Ben eğitim ve yiyecek içecek sektöründeyim ve bu sektörler çalışanları açısından da kullanıcıları açısından da çok endişeli. Her gün karşılaştığımız olağan soru; “Restoranlar yine kapanmaya gidecek mi?”, bir diğeri; “Eylül ayında okullar açılacak mı?”

Okullar da çaresiz, veliler de gençler de. Bir yıl daha kaybetmeyi artık kimse istemiyor. En önemlisi de geleceği için çoktaaan endişelenmiş bir gençliği aşılamadan (çünkü sanırım aşı kapsamına hâlâ alınmadılar) ”Evde bir yıl daha oturun” diye zorlamak nasıl olacak bilemiyorum.

MSA öğrencileri ise dört yıl üniversite okuyup hayata atılmaktansa çok daha kısa bir sürede mesleki eğitimlerini tamamlayıp hemen çalışmaya başlamak isteyen bir grup. Eğer bir kapanma daha olursa psikolojik olarak da finansal olarak da nasıl etkileneceklerini düşünemiyorum. 

Şimdi Milli Eğitimi bakanı değişti.

Umalım ki belirsizlikler hızlı ve akıllı bir şekilde ortadan kalksın.

Diğer konu ise bir facia.

Ülkenin bir bölümünde ormanlarımız yanıyor, bir bölümünü ise sel götürüyor.

Neredeyse her gün başka bir felakete uyanıyoruz desem yeridir.
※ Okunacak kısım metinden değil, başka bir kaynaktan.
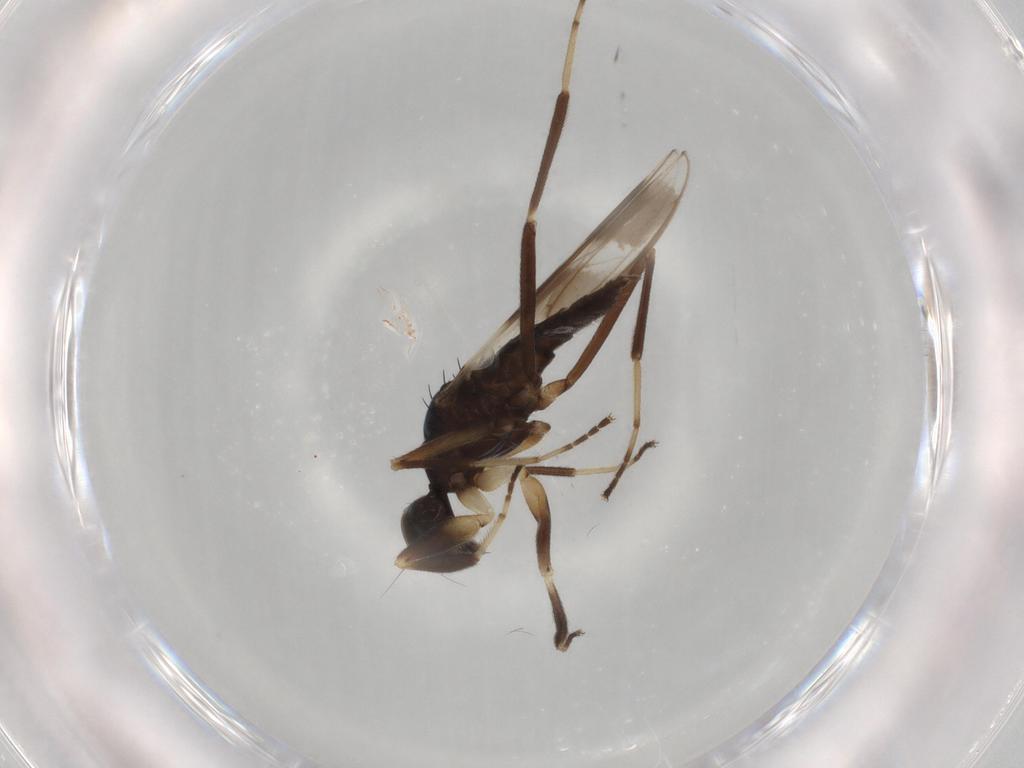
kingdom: Animalia
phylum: Arthropoda
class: Insecta
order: Diptera
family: Hybotidae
Ormanlar konusunda önce yanan ağaçlara üzülüyordum ama sonra tablo o kadar büyüdü ki insanlar, evleri, işleri, hayatları, hayalleri ve tabii ki oralarda yaşayan (yaşadığından bile haberimiz olmayan) esas ev sahipleri, börtü böcek ve yaban hayat… Yazarken bile gözleri doluyor insanın.

Neye üzüleceğimizi, neye el atabileceğimizi şaşırdım, şaşırdık. Felaketin daha birinci gününden, yangını duyduğumuz andan itibaren ekip halinde ‘Ne yapabiliriz’ diye hızla tüm kanalları taradık.
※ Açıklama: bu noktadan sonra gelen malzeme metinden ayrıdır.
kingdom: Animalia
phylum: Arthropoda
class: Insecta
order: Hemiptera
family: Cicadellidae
İlk aklımıza gelen ve elimizden gelen TEMA ve HAYTAP’a kendi ölçeğimizde destek olmaktı, öyle de yaptık. Halen de elimizden gelen ne varsa yapmaya çalışıyoruz. Ama öyle bir durum var ki…

Çok saygı duyduğum büyüğüm Oğuz Gürsel bir cümle kurmuştu, zor bir durum karşısında seneler önce; “Elimden geleni yapıyorum ama elimden pek de bir şey gelmiyor.” Durum tam da o durum.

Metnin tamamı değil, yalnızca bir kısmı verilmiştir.